# Can you fish with burbot meat?



## torowy (Jun 19, 2008)

Can you bait a hook with burbot meat and fish with that at the gorge?


----------



## wyogoob (Sep 7, 2007)

What state?

A burbot is classified as a gamefish in Wyoming.

The 2010/2011 Wyoming Fishing Regulations read:
"Eggs of salmonids (trout, salmon, grayling, whitefish, cisco) are the
only parts that may be used legally as bait. Internal organs, eggs,
eyes, fins, and skin of game fish other than salmonids are the only
portions which may be used legally as bait. Any part of nongame
fish may be used as bait.........................................."

There's nothing in the Area 4 Exceptions concerning burbot use as bait. So it looks like you can not use burbot meat for bait in Wyoming at Flaming Gorge.


----------



## Fishrmn (Sep 14, 2007)

wyogoob said:


> A burbot is classified as a gamefish in Wyoming.
> 
> The 2010/2011 Wyoming Fishing Regulations read:
> _Internal organs, eggs,
> ...


So.. as I read this, it's okay to use any part of a burbot as bait except the meat and bones. And I thought Utah had some weird regulations.
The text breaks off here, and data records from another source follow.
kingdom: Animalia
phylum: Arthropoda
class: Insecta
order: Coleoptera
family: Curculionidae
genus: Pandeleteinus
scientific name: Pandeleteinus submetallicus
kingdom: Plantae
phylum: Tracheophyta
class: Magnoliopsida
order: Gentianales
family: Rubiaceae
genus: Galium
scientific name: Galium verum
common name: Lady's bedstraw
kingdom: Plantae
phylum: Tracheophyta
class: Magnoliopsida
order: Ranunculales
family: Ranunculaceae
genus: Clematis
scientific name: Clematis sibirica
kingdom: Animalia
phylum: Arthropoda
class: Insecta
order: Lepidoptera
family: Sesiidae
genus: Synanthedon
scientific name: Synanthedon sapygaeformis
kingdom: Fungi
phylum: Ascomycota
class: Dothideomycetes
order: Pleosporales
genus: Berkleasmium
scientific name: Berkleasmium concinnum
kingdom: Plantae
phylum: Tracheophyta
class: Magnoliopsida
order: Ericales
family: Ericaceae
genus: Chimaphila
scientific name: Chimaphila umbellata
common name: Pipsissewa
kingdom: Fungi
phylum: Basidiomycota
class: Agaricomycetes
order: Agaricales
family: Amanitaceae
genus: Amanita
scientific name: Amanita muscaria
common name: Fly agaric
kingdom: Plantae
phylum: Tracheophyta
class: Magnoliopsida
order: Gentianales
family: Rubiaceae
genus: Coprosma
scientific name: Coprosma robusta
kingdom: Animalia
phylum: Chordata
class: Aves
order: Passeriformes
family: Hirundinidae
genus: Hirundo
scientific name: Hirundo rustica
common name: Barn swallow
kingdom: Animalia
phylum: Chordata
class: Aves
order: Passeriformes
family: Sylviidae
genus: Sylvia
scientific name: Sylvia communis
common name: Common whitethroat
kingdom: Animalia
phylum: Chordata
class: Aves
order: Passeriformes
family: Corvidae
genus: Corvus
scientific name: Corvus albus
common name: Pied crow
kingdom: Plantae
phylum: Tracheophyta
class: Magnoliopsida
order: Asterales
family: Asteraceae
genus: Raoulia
Go figger.

Fishrmn


----------



## wyogoob (Sep 7, 2007)

Fishrmn said:


> wyogoob said:
> 
> 
> > A burbot is classified as a gamefish in Wyoming.
> ...


Yes, that's the way I read it too. Burbot, native to Wyoming's Wind River, have been treated as game fish for a long time in Wyoming. Outside of the Green River Drainage, Wyoming has a burbot limit of 3 per day.


----------



## JAT83 (Sep 9, 2007)

That is strange, I never knew that Burbot were anywhere else in Wyoming.


----------



## wyogoob (Sep 7, 2007)

JAT83 said:


> That is strange, I never knew that Burbot were anywhere else in Wyoming.


Back when I had a real life we use to go to Wyoming's Boysen Reservoir on the Wind River for walleye and crappies. We always seemed to pick up some Ling, especially if using minnows.


----------



## gmanhunter (Dec 27, 2007)

If you are at flaming gorge, than there is no limit.


----------



## flyguy7 (Sep 16, 2007)

Burbot are pretty common in wyoming EAST of the divide. I believe they are also pretty common in Montana in the lower Yellowstone/Missouri drainages.


----------



## wyogoob (Sep 7, 2007)

I have not heard of any burbot found in Wyoming outside of the Green River and Wind River drainages.

As far as I know none have been found in the North Platte River system that drains a significant part of eastern Wyoming.


----------